Mitten im härtesten Kampf gegen die Truppen Polaviejas begann gegen den Präsidenten der Katipunan ein wildes Kesseltreiben. Seine Feinde gingen dabei äußerst geschickt vor. Sie griffen ihn nicht frontal an, sondern suchten zuerst Schritt für Schritt seine Glaubwürdigkeit und moralische Integrität bei den einfachen Kämpfern zu untergraben. Plötzlich tauchten anonyme Pamphlete auf. Gerüchte verbreiteten sich in Windeseile: Einem Mann wie Andres Bonifacio dürfe man keinen Respekt entgegenbringen. Er sei ein Freimaurer, ein Atheist, dem nichts heilig sei. Ein kleiner Arbeiter in einer deutschen Firma, der nicht einmal seinen eigenen Namen schreiben könne. Andres Bonifacio ahnte, wer der Urheber dieser Verleumdungen war. Er versuchte, den Stier bei den Hörnern zu packen, und stellte Daniel Tirona, einen engen Freund Aguinaldos, zur Rede. Daniel Tirona hatte ihm schon früher offen seine Verachtung gezeigt und sich dagegen ausgesprochen, dass Männer ohne höhere Bildung Führungspositionen in der Katipunan einnahmen. Daniel Tirona stritt rundweg ab, dass er etwas mit den Verleumdungen zu tun hatte. Andres Bonifacio wusste, dass Tirona log, aber er wusste kein Mittel, sich zu wehren.
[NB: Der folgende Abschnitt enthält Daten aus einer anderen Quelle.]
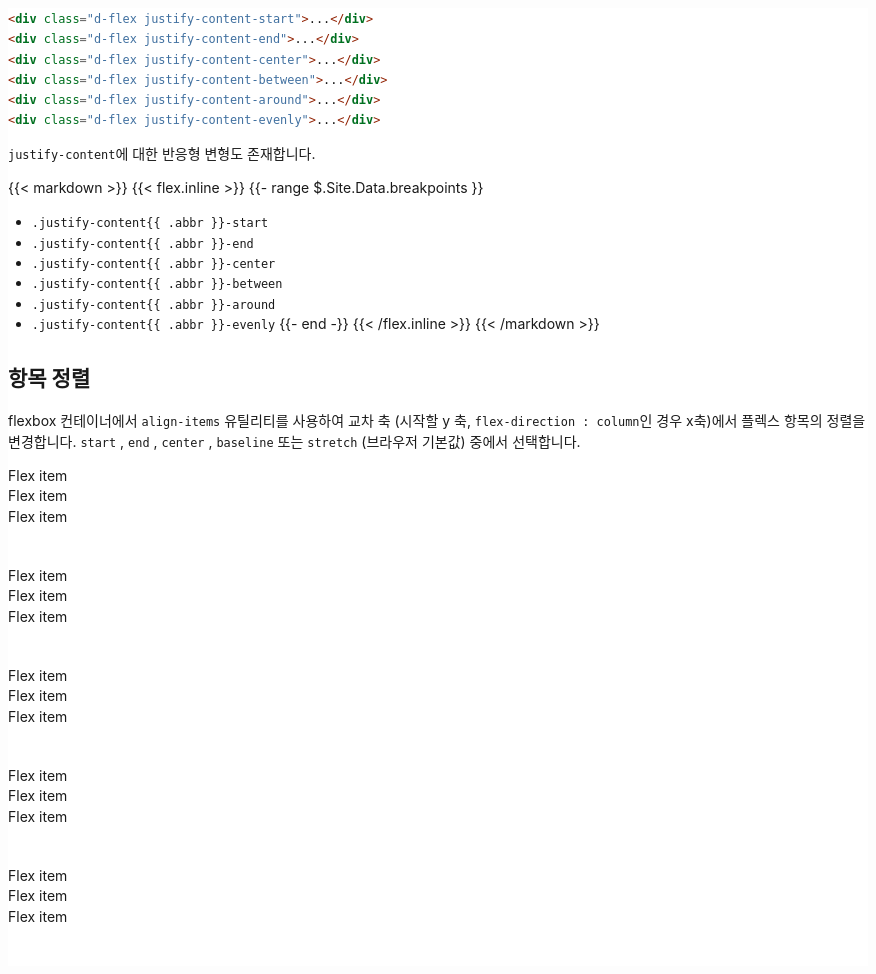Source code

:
 ```html
<div class="d-flex justify-content-start">...</div>
<div class="d-flex justify-content-end">...</div>
<div class="d-flex justify-content-center">...</div>
<div class="d-flex justify-content-between">...</div>
<div class="d-flex justify-content-around">...</div>
<div class="d-flex justify-content-evenly">...</div>
```

`justify-content`에 대한 반응형 변형도 존재합니다.

{{< markdown >}}
{{< flex.inline >}}
{{- range $.Site.Data.breakpoints }}
- `.justify-content{{ .abbr }}-start`
- `.justify-content{{ .abbr }}-end`
- `.justify-content{{ .abbr }}-center`
- `.justify-content{{ .abbr }}-between`
- `.justify-content{{ .abbr }}-around`
- `.justify-content{{ .abbr }}-evenly`
{{- end -}}
{{< /flex.inline >}}
{{< /markdown >}}

## 항목 정렬

flexbox 컨테이너에서 `align-items` 유틸리티를 사용하여 교차 축 (시작할 y 축, `flex-direction : column`인 경우 x축)에서 플렉스 항목의 정렬을 변경합니다. `start` , `end` , `center` , `baseline` 또는 `stretch` (브라우저 기본값) 중에서 선택합니다.

<div class="bd-example">
  <div class="d-flex align-items-start bd-highlight mb-3" style="height: 100px">
    <div class="p-2 bd-highlight">Flex item</div>
    <div class="p-2 bd-highlight">Flex item</div>
    <div class="p-2 bd-highlight">Flex item</div>
  </div>
  <div class="d-flex align-items-end bd-highlight mb-3" style="height: 100px">
    <div class="p-2 bd-highlight">Flex item</div>
    <div class="p-2 bd-highlight">Flex item</div>
    <div class="p-2 bd-highlight">Flex item</div>
  </div>
  <div class="d-flex align-items-center bd-highlight mb-3" style="height: 100px">
    <div class="p-2 bd-highlight">Flex item</div>
    <div class="p-2 bd-highlight">Flex item</div>
    <div class="p-2 bd-highlight">Flex item</div>
  </div>
  <div class="d-flex align-items-baseline bd-highlight mb-3" style="height: 100px">
    <div class="p-2 bd-highlight">Flex item</div>
    <div class="p-2 bd-highlight">Flex item</div>
    <div class="p-2 bd-highlight">Flex item</div>
  </div>
  <div class="d-flex align-items-stretch bd-highlight" style="height: 100px">
    <div class="p-2 bd-highlight">Flex item</div>
    <div class="p-2 bd-highlight">Flex item</div>
    <div class="p-2 bd-highlight">Flex item</div>
  </div>
</div>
Gerüchte, einmal in die Welt gesetzt, verfehlen ihre Wirkung selten. Die einfachen Kämpfer von Cavite begannen, den hartnäckig kursierenden Verleumdungen Glauben zu schenken oder zumindest Zweifel an Bonifacio zu hegen. Verwirrung und Unruhe schlichen sich in die Reihen der Katipuneros ein, und das zu einer Zeit, da die Offensive Polaviejas an Stärke zunahm und die ersten Siege verzeichnete.
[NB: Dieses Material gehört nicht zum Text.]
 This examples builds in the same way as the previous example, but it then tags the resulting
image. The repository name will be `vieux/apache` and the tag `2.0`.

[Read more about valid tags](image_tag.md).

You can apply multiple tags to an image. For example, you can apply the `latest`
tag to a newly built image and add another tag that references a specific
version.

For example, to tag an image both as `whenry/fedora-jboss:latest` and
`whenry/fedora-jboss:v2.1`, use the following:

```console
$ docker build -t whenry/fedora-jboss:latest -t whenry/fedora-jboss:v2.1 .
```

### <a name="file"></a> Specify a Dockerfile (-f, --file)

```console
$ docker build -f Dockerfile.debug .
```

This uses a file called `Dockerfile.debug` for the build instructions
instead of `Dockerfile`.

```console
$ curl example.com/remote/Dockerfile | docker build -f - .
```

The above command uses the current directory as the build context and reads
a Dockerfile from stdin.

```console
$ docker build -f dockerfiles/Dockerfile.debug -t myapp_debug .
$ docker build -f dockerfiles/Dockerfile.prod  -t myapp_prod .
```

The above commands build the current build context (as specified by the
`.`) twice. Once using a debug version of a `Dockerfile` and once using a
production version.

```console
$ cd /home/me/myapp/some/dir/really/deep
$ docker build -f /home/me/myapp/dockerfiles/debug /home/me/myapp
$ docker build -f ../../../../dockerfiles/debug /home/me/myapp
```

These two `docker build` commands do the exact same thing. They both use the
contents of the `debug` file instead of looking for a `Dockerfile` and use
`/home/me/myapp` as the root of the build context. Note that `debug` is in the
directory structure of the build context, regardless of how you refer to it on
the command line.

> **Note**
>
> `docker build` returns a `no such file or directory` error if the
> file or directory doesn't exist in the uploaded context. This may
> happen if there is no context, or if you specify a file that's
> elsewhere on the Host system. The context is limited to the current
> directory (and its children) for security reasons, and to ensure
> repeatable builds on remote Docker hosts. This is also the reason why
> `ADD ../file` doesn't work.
In blutigen Kämpfen fielen im Februar und März 1897 die Städte Silang, Dasmarinas, Imus, wurden die aufständischen Cavitenos von Batangas im Süden, Laguna im Osten und Morong im Norden abgeschnitten und Meter um Meter zusammengedrängt. Die philippinischen Freiheitskämpfer vergossen ihr Blut, verloren ihr Leben, aber die Besitzenden hielten aus Geiz und aus Furcht vor den Spaniern das Ihrige zusammen. Keinen Centavo waren sie bereit herzugeben, um die Witwen und Waisen der Gefallenen zu unterstützen. Darüber aufs Äußerste erbittert, befahl Andres Bonifacio, das Eigentum aller Reichen zu konfiszieren, die sich weigerten, mit der Katipunan zusammenzuarbeiten. Außerdem sollten sie festgenommen, gefesselt und ins Lager der Aufständischen gebracht werden. Diese Methode hatte Erfolg. Die Reichen gaben lieber einen Teil ihres Besitzes als alles, vielleicht sogar ihr Leben zu verlieren. So konnte den Soldaten ein kleiner Sold ausgezahlt und den Witwen und Waisen geholfen werden. Die Kommandeure hingegen erhielten nur Kleidung und freies Essen.
Die Reichen vergaßen Andres Bonifacio diesen Schritt nicht. Die Intrigen gingen weiter, verschärften sich und hemmten den Kampf empfindlich. In dieser mit jedem Tag unerträglicher werdenden Situation verlangten die Führer von Magdiwang eine neue Zusammenkunft der Revolutionäre von Cavite. Wichtigster Gesprächspunkt sollte ein besseres militärisches Zusammengehen gegen den gemeinsamen Feind sein.